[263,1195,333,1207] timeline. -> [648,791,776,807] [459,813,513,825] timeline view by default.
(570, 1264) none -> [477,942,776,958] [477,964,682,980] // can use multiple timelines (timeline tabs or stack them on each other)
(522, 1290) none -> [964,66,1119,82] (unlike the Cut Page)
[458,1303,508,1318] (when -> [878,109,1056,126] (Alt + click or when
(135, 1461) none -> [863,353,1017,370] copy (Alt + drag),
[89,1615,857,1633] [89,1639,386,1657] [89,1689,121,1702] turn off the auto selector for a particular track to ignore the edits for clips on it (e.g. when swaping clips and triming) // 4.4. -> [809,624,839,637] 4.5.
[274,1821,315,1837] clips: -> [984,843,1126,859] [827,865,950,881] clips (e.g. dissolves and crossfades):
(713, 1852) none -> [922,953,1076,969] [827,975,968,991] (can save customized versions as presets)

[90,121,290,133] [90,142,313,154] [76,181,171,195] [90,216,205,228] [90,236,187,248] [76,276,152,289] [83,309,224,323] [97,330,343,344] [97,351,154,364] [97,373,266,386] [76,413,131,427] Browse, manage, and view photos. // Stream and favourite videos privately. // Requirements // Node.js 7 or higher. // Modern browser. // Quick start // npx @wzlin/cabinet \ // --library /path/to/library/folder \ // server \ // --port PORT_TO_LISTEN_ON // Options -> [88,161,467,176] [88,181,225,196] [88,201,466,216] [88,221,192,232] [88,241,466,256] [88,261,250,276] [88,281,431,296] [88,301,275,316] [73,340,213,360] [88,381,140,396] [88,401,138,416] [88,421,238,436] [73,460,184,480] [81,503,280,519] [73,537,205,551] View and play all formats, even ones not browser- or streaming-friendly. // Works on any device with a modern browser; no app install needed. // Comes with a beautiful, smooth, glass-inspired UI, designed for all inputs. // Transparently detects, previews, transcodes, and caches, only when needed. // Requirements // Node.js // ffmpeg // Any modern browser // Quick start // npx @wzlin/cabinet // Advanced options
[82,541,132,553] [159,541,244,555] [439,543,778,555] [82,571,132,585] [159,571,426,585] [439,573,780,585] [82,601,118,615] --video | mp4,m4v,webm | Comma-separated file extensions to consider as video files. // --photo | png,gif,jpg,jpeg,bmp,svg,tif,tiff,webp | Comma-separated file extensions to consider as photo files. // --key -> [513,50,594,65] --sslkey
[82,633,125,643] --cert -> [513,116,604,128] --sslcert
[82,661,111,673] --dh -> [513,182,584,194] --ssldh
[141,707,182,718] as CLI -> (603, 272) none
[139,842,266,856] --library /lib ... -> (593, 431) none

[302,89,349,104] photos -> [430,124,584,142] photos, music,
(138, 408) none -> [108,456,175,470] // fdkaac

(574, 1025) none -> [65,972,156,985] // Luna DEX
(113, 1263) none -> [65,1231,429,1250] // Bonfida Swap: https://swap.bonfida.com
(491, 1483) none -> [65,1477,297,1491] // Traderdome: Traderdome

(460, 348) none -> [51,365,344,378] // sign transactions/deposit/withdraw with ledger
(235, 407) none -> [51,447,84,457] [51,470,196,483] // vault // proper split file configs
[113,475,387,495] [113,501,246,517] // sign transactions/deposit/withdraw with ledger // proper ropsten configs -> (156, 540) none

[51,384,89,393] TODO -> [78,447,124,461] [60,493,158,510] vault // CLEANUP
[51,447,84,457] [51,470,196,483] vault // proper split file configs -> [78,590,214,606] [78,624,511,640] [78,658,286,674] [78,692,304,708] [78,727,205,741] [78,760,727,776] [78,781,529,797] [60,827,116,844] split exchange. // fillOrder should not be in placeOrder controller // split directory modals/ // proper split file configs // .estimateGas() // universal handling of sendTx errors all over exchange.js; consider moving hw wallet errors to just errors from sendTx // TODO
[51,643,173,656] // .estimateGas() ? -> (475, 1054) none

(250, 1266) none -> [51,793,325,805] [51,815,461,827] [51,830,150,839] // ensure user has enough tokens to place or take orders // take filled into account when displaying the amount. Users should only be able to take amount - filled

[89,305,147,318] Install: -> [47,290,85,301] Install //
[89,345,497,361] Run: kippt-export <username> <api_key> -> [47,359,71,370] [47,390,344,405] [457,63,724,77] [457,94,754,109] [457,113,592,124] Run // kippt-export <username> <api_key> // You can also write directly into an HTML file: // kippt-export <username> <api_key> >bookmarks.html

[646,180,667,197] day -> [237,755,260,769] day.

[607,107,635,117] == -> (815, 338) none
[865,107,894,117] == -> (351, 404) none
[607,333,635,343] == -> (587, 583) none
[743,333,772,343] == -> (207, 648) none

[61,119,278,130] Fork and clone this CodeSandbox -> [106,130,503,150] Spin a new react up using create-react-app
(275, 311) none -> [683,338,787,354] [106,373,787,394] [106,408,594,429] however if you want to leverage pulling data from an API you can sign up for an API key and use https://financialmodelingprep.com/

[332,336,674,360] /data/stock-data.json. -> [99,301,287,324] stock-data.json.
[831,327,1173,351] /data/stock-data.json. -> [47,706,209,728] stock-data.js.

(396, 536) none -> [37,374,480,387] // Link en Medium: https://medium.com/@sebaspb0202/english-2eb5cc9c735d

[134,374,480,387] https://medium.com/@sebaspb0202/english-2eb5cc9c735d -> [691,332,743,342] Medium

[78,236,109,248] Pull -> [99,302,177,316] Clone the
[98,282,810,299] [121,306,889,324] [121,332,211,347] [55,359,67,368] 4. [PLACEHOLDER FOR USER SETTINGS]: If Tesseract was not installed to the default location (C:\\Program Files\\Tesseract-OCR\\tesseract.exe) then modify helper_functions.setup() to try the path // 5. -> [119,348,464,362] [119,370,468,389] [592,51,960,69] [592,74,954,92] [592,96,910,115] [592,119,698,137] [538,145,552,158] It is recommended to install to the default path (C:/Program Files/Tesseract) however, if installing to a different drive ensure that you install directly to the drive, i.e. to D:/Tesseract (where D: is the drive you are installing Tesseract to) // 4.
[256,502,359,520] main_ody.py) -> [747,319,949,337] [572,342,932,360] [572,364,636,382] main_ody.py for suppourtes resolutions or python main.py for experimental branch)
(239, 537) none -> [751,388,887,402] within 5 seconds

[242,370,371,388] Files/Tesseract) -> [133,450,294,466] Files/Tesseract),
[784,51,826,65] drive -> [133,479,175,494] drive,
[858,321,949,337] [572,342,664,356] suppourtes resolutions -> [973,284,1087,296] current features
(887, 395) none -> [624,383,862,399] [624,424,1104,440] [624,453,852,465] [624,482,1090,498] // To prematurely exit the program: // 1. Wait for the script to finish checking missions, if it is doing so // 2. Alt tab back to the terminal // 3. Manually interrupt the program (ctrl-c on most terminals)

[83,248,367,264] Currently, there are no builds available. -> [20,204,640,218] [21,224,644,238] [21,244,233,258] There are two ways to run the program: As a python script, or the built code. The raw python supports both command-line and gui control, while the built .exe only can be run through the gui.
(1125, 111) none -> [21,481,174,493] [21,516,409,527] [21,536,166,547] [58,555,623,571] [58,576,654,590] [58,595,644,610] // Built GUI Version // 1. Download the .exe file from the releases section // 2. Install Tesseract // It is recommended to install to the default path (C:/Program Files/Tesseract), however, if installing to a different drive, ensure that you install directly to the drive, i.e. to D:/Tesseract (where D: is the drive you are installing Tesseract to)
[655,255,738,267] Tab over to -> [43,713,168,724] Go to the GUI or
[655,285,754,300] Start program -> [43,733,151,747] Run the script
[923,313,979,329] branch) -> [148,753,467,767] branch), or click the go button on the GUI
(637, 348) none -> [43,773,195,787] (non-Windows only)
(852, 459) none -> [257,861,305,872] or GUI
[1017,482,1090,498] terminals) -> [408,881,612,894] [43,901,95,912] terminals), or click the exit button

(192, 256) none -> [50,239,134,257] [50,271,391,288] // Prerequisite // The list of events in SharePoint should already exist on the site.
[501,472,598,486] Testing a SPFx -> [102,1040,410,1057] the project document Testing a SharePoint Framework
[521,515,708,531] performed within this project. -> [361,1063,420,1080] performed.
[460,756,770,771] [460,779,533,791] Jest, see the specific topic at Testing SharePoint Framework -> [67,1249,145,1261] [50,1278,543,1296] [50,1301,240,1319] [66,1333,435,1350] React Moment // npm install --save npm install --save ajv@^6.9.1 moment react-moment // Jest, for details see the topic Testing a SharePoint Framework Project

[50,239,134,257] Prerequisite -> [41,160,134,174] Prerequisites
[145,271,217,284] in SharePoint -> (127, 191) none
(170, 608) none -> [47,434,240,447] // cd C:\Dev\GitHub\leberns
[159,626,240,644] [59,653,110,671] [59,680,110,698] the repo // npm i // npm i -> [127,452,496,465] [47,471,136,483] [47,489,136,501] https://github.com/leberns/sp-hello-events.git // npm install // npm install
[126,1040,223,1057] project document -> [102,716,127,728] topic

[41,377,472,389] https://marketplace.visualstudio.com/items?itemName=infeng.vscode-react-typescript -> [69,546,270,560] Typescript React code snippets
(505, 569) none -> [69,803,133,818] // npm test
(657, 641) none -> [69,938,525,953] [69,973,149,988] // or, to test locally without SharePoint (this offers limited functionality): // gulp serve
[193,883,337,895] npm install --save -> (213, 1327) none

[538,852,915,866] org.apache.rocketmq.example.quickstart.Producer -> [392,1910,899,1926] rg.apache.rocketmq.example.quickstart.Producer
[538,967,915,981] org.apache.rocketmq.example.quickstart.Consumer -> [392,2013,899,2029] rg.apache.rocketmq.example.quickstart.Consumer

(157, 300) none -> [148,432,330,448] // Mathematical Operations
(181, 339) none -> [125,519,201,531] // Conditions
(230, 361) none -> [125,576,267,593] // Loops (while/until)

> _Activity_:
Report the number of lines in these entries that hold the word "medium". Add nothing else.

> _Response for this exercise_:
2